* TASK
Please reproduce exactly the line that contains "Conditions générales d'utilisation" and every line after it through the end of the records below, adding nothing else.

** DATA follows **

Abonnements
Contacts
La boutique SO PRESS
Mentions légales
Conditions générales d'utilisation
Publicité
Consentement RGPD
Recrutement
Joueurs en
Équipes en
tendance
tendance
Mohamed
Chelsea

** End of DATA **

* SOLUTION TO THE PROBLEM
Conditions générales d'utilisation
Publicité
Consentement RGPD
Recrutement
Joueurs en
Équipes en
tendance
tendance
Mohamed
Chelsea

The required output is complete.